**Analysis: Seating by Bruce Merry**

Let's start by just considering how to find the location for seating arriving cows. Clearly a linear scan will be too slow, so we need some sort of data structure to accelerate these queries. Let's think about solving the query recursively: if the left half has a big enough gap then we use that, otherwise we try the gap that crosses from the left to the right half (if any), and failing that we try the right half.

Our data structure should match this recursive approach, so we use a binary tree, where the root node represents the entire range of seats and each child of a node represents the left or right half of the parent. We will need to store a few fields in each node:

- The biggest empty gap in the node
- The size of the gap adjacent to the left edge
- The size of the gap adjacent to the right edge

This contains all the information necessary to answer the queries in O(log N) time each.
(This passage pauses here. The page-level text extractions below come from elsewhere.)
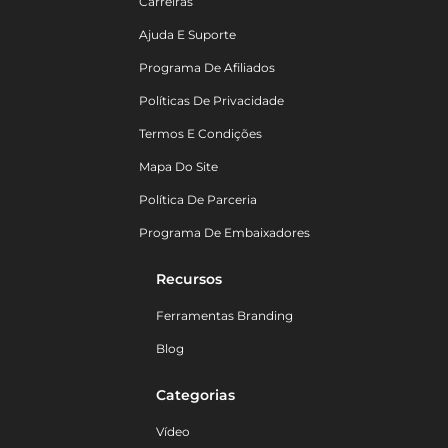
Carreiras
Ajuda E Suporte
Programa De Afiliados
Políticas De Privacidade
Termos E Condições
Mapa Do Site
Política De Parceria
Programa De Embaixadores
Recursos
Ferramentas Branding
Blog
Categorias
Vídeo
Next, we need to consider how to apply updates: either seating the party for whom we've just found a gap, or freeing up seats in a range. The first thing to note is that the fields we store in a node can be recomputed from the corresponding fields in the two children. Thus, a simple approach to modifying a node is to make the modifications to the two children (with an early out if the range to update does not intersect both children), and then recomputing the current node. However, that will require time proportional to the length of the range, which will again be too slow. What we need is some way to quickly mark a higher-level node as completely full or completely empty, without visiting all its descendants. In fact, we do exactly that, by adding a field to each node to indicate whether it is completely full, completely empty, or other. When a node is marked completely full/empty, its descendants have undefined values and should not be consulted. When updating a node it will sometimes need to change from completely full/empty to other; in this case the full/empty status needs to be propagated to its children. The query process given above then needs to be slightly modified to process full/empty nodes directly without examining the invalid children.

With these changes, both queries and updates can be processed in O(log N) time, making the entire process O(N + M.log N) time.